• [The data]
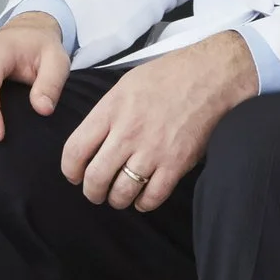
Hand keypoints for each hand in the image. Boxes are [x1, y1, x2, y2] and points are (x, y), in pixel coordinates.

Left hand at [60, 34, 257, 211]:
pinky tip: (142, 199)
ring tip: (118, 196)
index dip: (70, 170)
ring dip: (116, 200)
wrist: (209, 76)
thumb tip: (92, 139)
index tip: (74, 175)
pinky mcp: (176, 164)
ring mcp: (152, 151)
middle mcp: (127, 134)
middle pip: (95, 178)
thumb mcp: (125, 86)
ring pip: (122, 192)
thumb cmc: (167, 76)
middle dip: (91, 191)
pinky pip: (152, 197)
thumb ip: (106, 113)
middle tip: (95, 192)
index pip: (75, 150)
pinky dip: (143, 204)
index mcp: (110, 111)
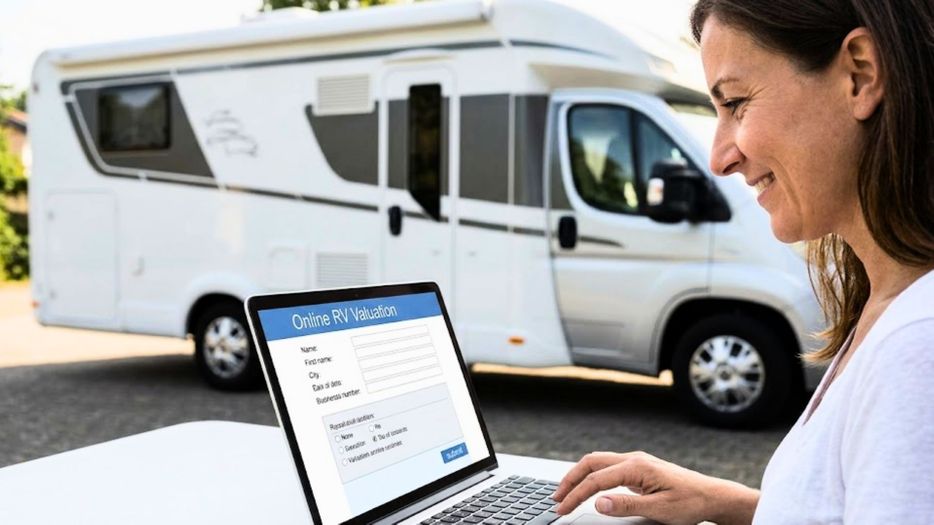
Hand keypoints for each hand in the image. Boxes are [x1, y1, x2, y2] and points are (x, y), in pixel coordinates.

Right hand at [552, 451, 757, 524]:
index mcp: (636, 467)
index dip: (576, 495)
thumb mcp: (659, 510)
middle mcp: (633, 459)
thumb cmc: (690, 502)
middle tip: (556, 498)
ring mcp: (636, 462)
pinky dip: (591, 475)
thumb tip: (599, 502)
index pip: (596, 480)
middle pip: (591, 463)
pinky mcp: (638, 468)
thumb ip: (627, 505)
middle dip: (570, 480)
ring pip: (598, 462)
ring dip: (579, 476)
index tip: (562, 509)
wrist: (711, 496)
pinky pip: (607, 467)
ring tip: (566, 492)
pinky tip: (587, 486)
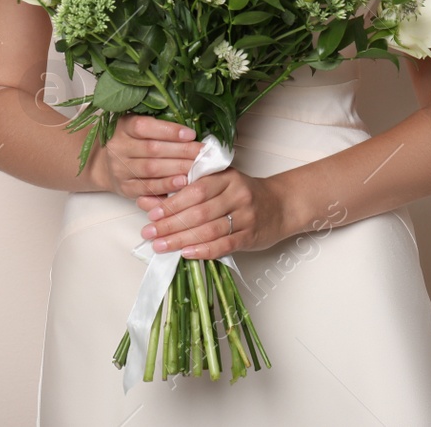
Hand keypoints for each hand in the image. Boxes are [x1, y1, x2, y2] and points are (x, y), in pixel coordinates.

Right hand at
* * *
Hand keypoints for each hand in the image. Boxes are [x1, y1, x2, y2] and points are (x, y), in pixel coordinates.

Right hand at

• [Exercise aim]
Within the data above, the span starting at the line containing "Left hand at" and ending at the line containing "thumb cmc: (167, 76)" is to be retyped exactly, with no other lines.

• [Final answer]
Left hand at [60, 34, 257, 211]:
pinky tip: (142, 199)
ring tip: (118, 196)
index dip: (70, 170)
ring dip: (116, 200)
wrist: (209, 76)
thumb tip: (92, 139)
index tip: (74, 175)
pinky mcp: (176, 164)
ring mcp: (152, 151)
middle mcp: (127, 134)
middle pip: (95, 178)
thumb mcp: (125, 86)
ring pip: (122, 192)
thumb cmc: (167, 76)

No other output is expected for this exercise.